This response is to a 6-year-old post, but if you're looking for advice today: These two tents are for only fair balmy weather at best. They have terrible rainflies, will leak like sieves, their window areas are setup for leaks right off the bat, have footprints way too large for their number of and diameter of poles, will have poor wind integrity, and will break easily for the same reasons. You need to either buy two tents of no more than 10 X 10 in size so that low-end quality will still provide useability. Most tent sites won't give you much choice of where to pitch if your tent is any larger. A tent that needs a secondary tarp over it tells you it has no rain integrity from the get-go. If you want real wind and rain integrity, buy a tent from a quality company like Sierra Designs, Marmot, NorthFace, EMS, REI, Big Agnes, MSR, or Mountain HardWear. Companies like Eureka! do have good tents, but so many low-end models are mixed into their lineup that it's difficult to know what you need for your adventures. A tent that has a bathtub floor, nylon or polyester fabric and full-coverage rainfly can give you decades of service and cost less year-to-year due to their durability. :vs_cool:


----------



## Gregory Wilson (Jul 24, 2019)

Gents, ladies, 

Rather than start another thread, decided to resurrect this one.
We would like to go camping with our kiddos this season and for safety reasons I’d like to keep everyone in one tent. We already tried our current Coleman 4 person tent last season and it's already too small for us (me+wife) and two fast growing kids (age 6 and 7). So we are looking for a new tent for this season. 
Would like to have standing height + enough room for us and our equipment. We still have our camper, though I'd like to keep some things closer. Waterproof coat preferred. Any suggestions? 
Currently I'm choosing between Big Agnes station (specs, Base size: 10.1 x 9.6 ft. Center height: 6.25 ft. - I like the storage system!) and Coleman Evanston (specs, inside of the tent is 10x9 which is slightly smaller). Would like to hear from other traveling families who use big tents. Maybe there are better options that I'm missing?


----------



## Gregory Wilson (Jul 24, 2019)

Gregory Wilson said:


> Gents, ladies,
> 
> Rather than start another thread, decided to resurrect this one.
> We would like to go camping with our kiddos this season and for safety reasons I’d like to keep everyone in one tent.
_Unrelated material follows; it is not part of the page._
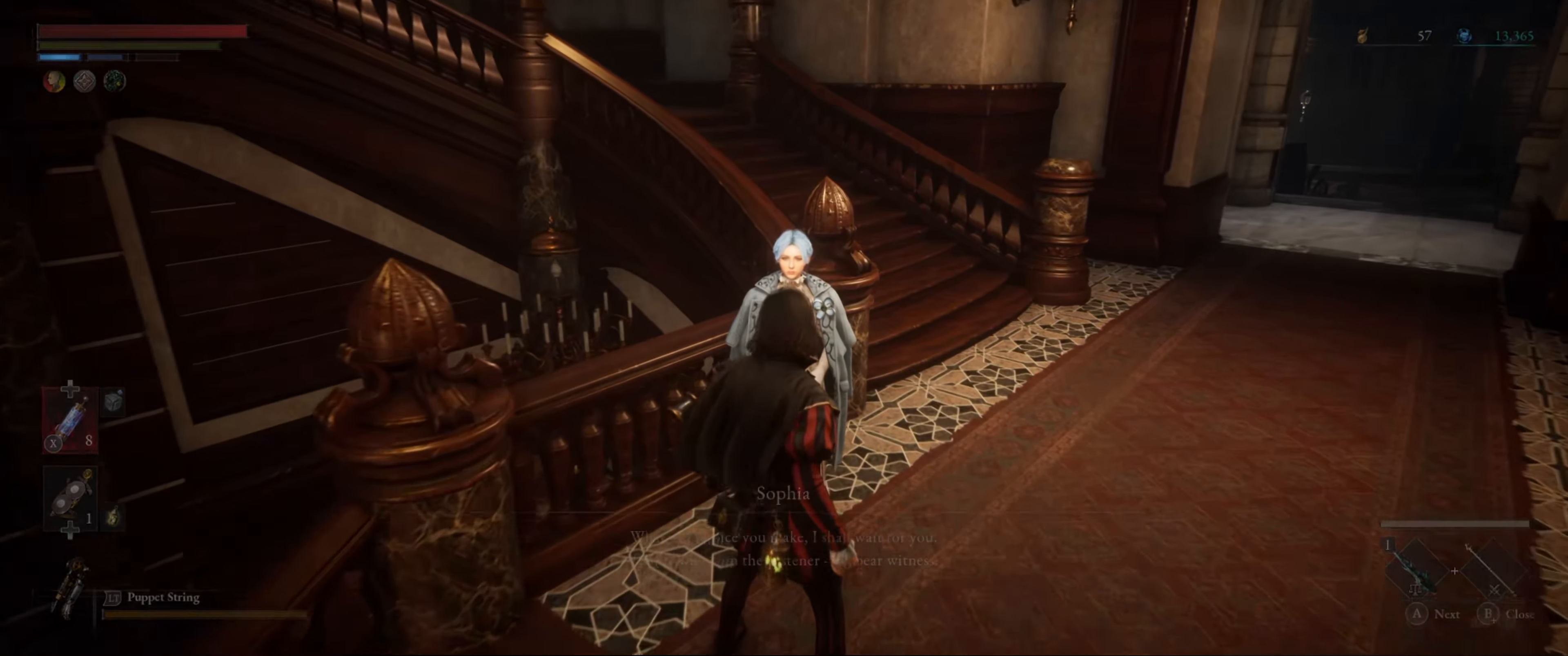
{"buttons": [], "left_stick": "center", "right_stick": "center", "events": [[300, "A", "down"], [400, "A", "up"]]}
We already tried our current Coleman 4 person tent last season and it's already too small for us (me+wife) and two fast growing kids (age 6 and 7). So we are looking for a new tent for this season.
> ...


Got Big Agnes in the end, in case someone interested.


----------



## thecampman (Apr 14, 2020)

I have the ALPS Mountaineering tent and it works well. It's rain resistant also. I wouldn't put a tarp over the tent because it's too heavy and will make the tent humid inside which isn't comfortable.


----------



## jimgrains51 (Apr 29, 2020)

The first one looks great. Ive also been looking for a family tent for an upcoming trip in AZ. Im probably going to buy that deluxe 4 room tent if I can find one in my area.


----------